*Data for review*:
╭──

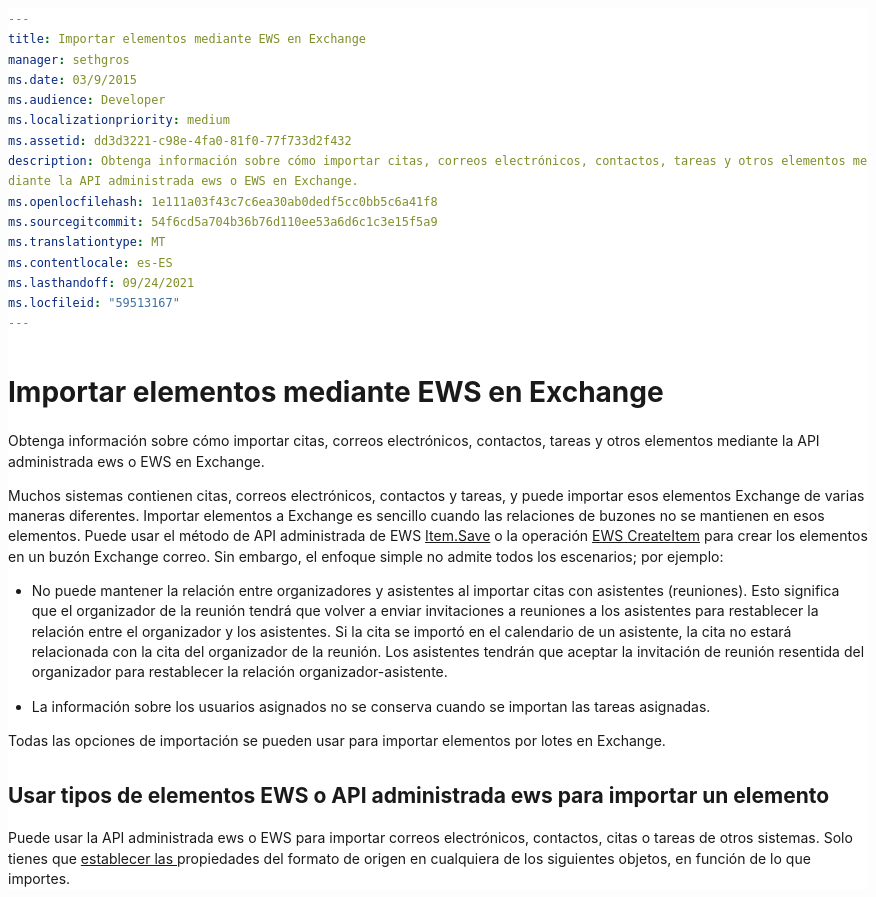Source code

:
 ```yaml
---
title: Importar elementos mediante EWS en Exchange
manager: sethgros
ms.date: 03/9/2015
ms.audience: Developer
ms.localizationpriority: medium
ms.assetid: dd3d3221-c98e-4fa0-81f0-77f733d2f432
description: Obtenga información sobre cómo importar citas, correos electrónicos, contactos, tareas y otros elementos mediante la API administrada ews o EWS en Exchange.
ms.openlocfilehash: 1e111a03f43c7c6ea30ab0dedf5cc0bb5c6a41f8
ms.sourcegitcommit: 54f6cd5a704b36b76d110ee53a6d6c1c3e15f5a9
ms.translationtype: MT
ms.contentlocale: es-ES
ms.lasthandoff: 09/24/2021
ms.locfileid: "59513167"
---
```

# <a name="import-items-by-using-ews-in-exchange"></a>Importar elementos mediante EWS en Exchange

Obtenga información sobre cómo importar citas, correos electrónicos, contactos, tareas y otros elementos mediante la API administrada ews o EWS en Exchange.
  
Muchos sistemas contienen citas, correos electrónicos, contactos y tareas, y puede importar esos elementos Exchange de varias maneras diferentes. Importar elementos a Exchange es sencillo cuando las relaciones de buzones no se mantienen en esos elementos. Puede usar el método de API administrada de EWS [Item.Save](https://msdn.microsoft.com/library/office/microsoft.exchange.webservices.data.item.save%28v=exchg.80%29.aspx) o la operación [EWS CreateItem](https://msdn.microsoft.com/library/78a52120-f1d0-4ed7-8748-436e554f75b6%28Office.15%29.aspx) para crear los elementos en un buzón Exchange correo. Sin embargo, el enfoque simple no admite todos los escenarios; por ejemplo: 
  
- No puede mantener la relación entre organizadores y asistentes al importar citas con asistentes (reuniones). Esto significa que el organizador de la reunión tendrá que volver a enviar invitaciones a reuniones a los asistentes para restablecer la relación entre el organizador y los asistentes. Si la cita se importó en el calendario de un asistente, la cita no estará relacionada con la cita del organizador de la reunión. Los asistentes tendrán que aceptar la invitación de reunión resentida del organizador para restablecer la relación organizador-asistente.
    
- La información sobre los usuarios asignados no se conserva cuando se importan las tareas asignadas.
    
Todas las opciones de importación se pueden usar para importar elementos por lotes en Exchange.
  
## <a name="use-ews-managed-api-or-ews-item-types-to-import-an-item"></a>Usar tipos de elementos EWS o API administrada ews para importar un elemento
<a name="bk_importproperties"> </a>

Puede usar la API administrada ews o EWS para importar correos electrónicos, contactos, citas o tareas de otros sistemas. Solo tienes que [establecer las ](properties-and-extended-properties-in-ews-in-exchange.md) propiedades del formato de origen en cualquiera de los siguientes objetos, en función de lo que importes.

╰──

*Aim of the exercise*: The task calls for every record to be transcribed exactly, with no images included.

*Solution to this exercise*:
Source code

:
 ```yaml
---
title: Importar elementos mediante EWS en Exchange
manager: sethgros
ms.date: 03/9/2015
ms.audience: Developer
ms.localizationpriority: medium
ms.assetid: dd3d3221-c98e-4fa0-81f0-77f733d2f432
description: Obtenga información sobre cómo importar citas, correos electrónicos, contactos, tareas y otros elementos mediante la API administrada ews o EWS en Exchange.
ms.openlocfilehash: 1e111a03f43c7c6ea30ab0dedf5cc0bb5c6a41f8
ms.sourcegitcommit: 54f6cd5a704b36b76d110ee53a6d6c1c3e15f5a9
ms.translationtype: MT
ms.contentlocale: es-ES
ms.lasthandoff: 09/24/2021
ms.locfileid: "59513167"
---
```

# <a name="import-items-by-using-ews-in-exchange"></a>Importar elementos mediante EWS en Exchange

Obtenga información sobre cómo importar citas, correos electrónicos, contactos, tareas y otros elementos mediante la API administrada ews o EWS en Exchange.
  
Muchos sistemas contienen citas, correos electrónicos, contactos y tareas, y puede importar esos elementos Exchange de varias maneras diferentes. Importar elementos a Exchange es sencillo cuando las relaciones de buzones no se mantienen en esos elementos. Puede usar el método de API administrada de EWS [Item.Save](https://msdn.microsoft.com/library/office/microsoft.exchange.webservices.data.item.save%28v=exchg.80%29.aspx) o la operación [EWS CreateItem](https://msdn.microsoft.com/library/78a52120-f1d0-4ed7-8748-436e554f75b6%28Office.15%29.aspx) para crear los elementos en un buzón Exchange correo. Sin embargo, el enfoque simple no admite todos los escenarios; por ejemplo: 
  
- No puede mantener la relación entre organizadores y asistentes al importar citas con asistentes (reuniones). Esto significa que el organizador de la reunión tendrá que volver a enviar invitaciones a reuniones a los asistentes para restablecer la relación entre el organizador y los asistentes. Si la cita se importó en el calendario de un asistente, la cita no estará relacionada con la cita del organizador de la reunión. Los asistentes tendrán que aceptar la invitación de reunión resentida del organizador para restablecer la relación organizador-asistente.
    
- La información sobre los usuarios asignados no se conserva cuando se importan las tareas asignadas.
    
Todas las opciones de importación se pueden usar para importar elementos por lotes en Exchange.
  
## <a name="use-ews-managed-api-or-ews-item-types-to-import-an-item"></a>Usar tipos de elementos EWS o API administrada ews para importar un elemento
<a name="bk_importproperties"> </a>

Puede usar la API administrada ews o EWS para importar correos electrónicos, contactos, citas o tareas de otros sistemas. Solo tienes que [establecer las ](properties-and-extended-properties-in-ews-in-exchange.md) propiedades del formato de origen en cualquiera de los siguientes objetos, en función de lo que importes.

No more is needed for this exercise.